A. RNAs corresponding to the CAG repeat region of human HTT exon 1 were attached to optically trapped beads via dsDNA handles. fHTT_n mRNAs contain n = 7, 12, 20 or 40 CAG triplets (red line) plus flanking CCGCAA(CCG)₇ repeats (gold line). B. Example stretch (black, S1) and relax (red, R1) cycles for fHTT₇ at 90 nm/s show unfolding/refolding transitions near 11.5 pN. Inset: slip transitions at low tension. Dashed curves represent eWLC models for folded (black), unfolded (gray) and slipped (blue) states. See Fig. S4 for details. S1 and R1 are plotted with an offset for clarity. C. Contour lengths of slipped intermediates before the main unfolding transition from eWLC fits (blue dashed line in B) relative to the folded state (eWLC^MFE - black dashed line in B). Red line, sum of 6 Gaussians. Peak averages correlate with predicted structures: (i) reference MFE structure with one single-stranded CAG triplet (0.19 ± 0.06 nm), (ii) no unpaired CAG triplet (−1.76 ± 0.04 nm), (iii) three unpaired CAG triplets (3.87 ± 0.02 nm). D. Distributions of unfolding (black) and refolding (red) forces, from experiments as in B. (N = 286 FECs).

Figure 2:. Expanded HTT mRNA unravels non-cooperatively.

A. Three successive stretch (black) and relaxation (red) cycles for fHTT_12–40 mRNAs, fit to eWLC models as in Fig. 1. Cooperative transitions (asterisks) become less common as the repeat expands and are lost for ΔCCG (bottom). B. Probability density of unfolding (black) and refolding (red) forces for each fHTT mRNA. Average unfolding force for fHTT₁₂ was 12.4 pN, compared to 11.8 pN for fHTT₇. Shaded region indicates non-cooperative transitions.

Figure 3.. Continuous stepwise slippage of expanded CAG tract.

Slipped intermediates of fHTT₄₀ analyzed as in Fig. 1. A. Example FEC demonstrating transitions at low force that extend or shorten L_c, before unfolding at 13.2 pN; see Supplementary Figs. 2–3 for analysis details. Dashed lines, eWLC fits to structures differing by 2 unpaired CAG triplets. Inset: Expansion of low force region. B. Distribution of ΔL_c^MFE for all fHTT mRNAs. Stretch, black; relax; red. C. Passive mode fluctuations in ΔL_c^MFE for fHTT₄₀ at ~ 6 pN pretension (red circle in A). Black dashed lines show states used to fit HMM model, red line shows HMM fit. Similar results were obtained when the HMM fit was unconstrained (Fig. S10). Hopping rates of 0.9–3 s⁻¹ are comparable to the folding kinetics of a stable 21 bp hairpin ^, . D. Transition density plot from the HMM model in C. See Fig. S11 for data at high force.

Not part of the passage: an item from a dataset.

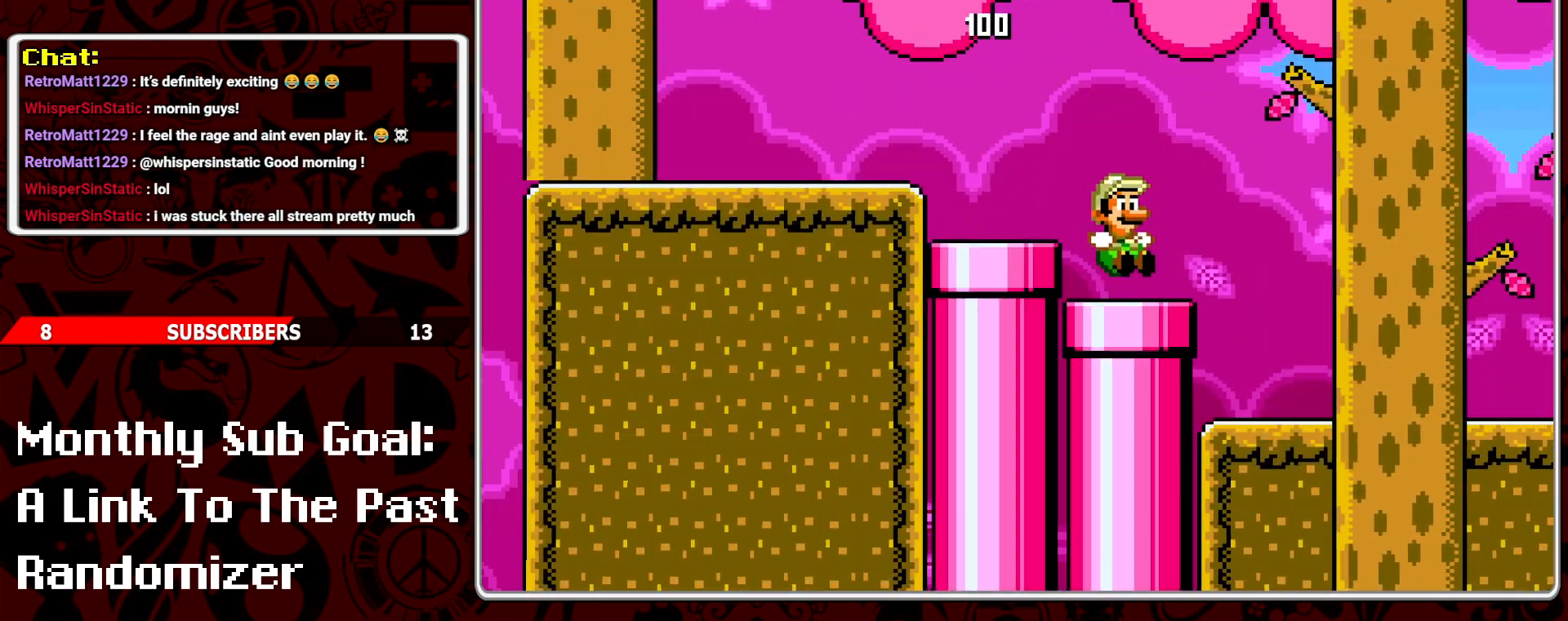
{"buttons": ["DPAD_DOWN"], "events": [[67, "DPAD_DOWN", "down"], [267, "DPAD_DOWN", "up"], [300, "DPAD_LEFT", "down"], [433, "DPAD_LEFT", "up"], [500, "DPAD_DOWN", "down"]]}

Figure 4.. Intermolecular association of partially unfolded expHTT RNA.

A. Tethered fHTT₄₀ mRNA is moved from a microfluidic channel containing buffer (i-iii) to one containing 500 nM free fHTT₄₀ mRNA (iv), where it can form intermolecular base pairs. B. Example stretch (black) and relax (red) FECs in buffer (left) and for the same molecule after exposure to free mRNA (right). C. Successive cycles showing (*) free RNA binding at high force; (**) release at low force; (***) unfolding and partial release at high force. D. Conversion to dsRNA after several cycles. Black, last full extension; red, relaxation; blue, converts to dsRNA at high force (inset) and remains base paired during subsequent cycles. Right, observed FEC compared with dsRNA eWLC model (blue dashed line).

Figure 5.. Stick-slip model for CAG repeat aggregation in HD.

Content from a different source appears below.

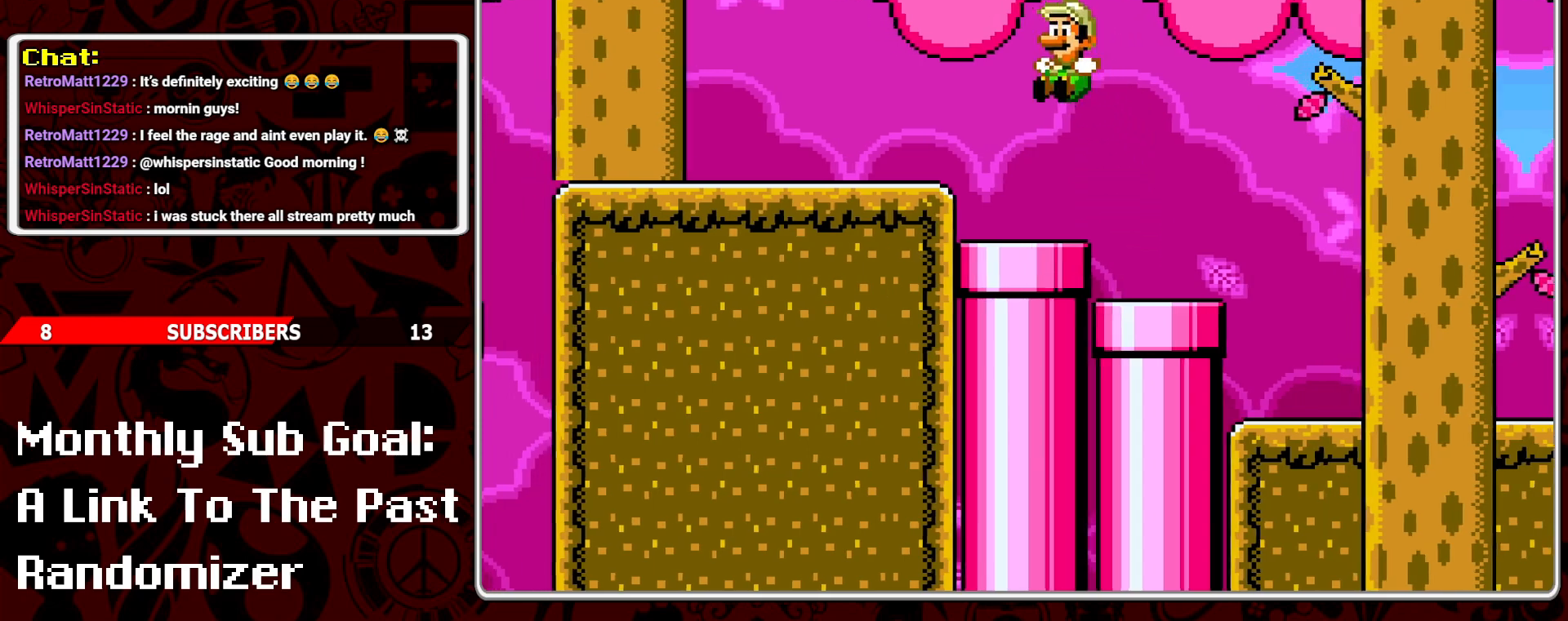
{"buttons": ["DPAD_RIGHT"], "events": [[17, "DPAD_DOWN", "down"], [200, "DPAD_RIGHT", "down"], [250, "DPAD_DOWN", "up"], [383, "DPAD_RIGHT", "up"], [500, "DPAD_RIGHT", "down"]]}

Short CAG tracts form composite hairpins that unfold and refold cooperatively with limited slippage of base pairs. Expanded CAG repeats unravels and refolds non-cooperatively like an accordion, producing a mixture of secondary structures that include unstable, slippery CAG hairpins and stable, sticky CAG•CCG hairpins that unfold in small rips, producing single-stranded regions that nucleate base pairing with another RNA, producing a network that can lead to aggregation (bottom). Although the intermediate structures vary, the cartoons illustrate conformations that agree with the force extension results.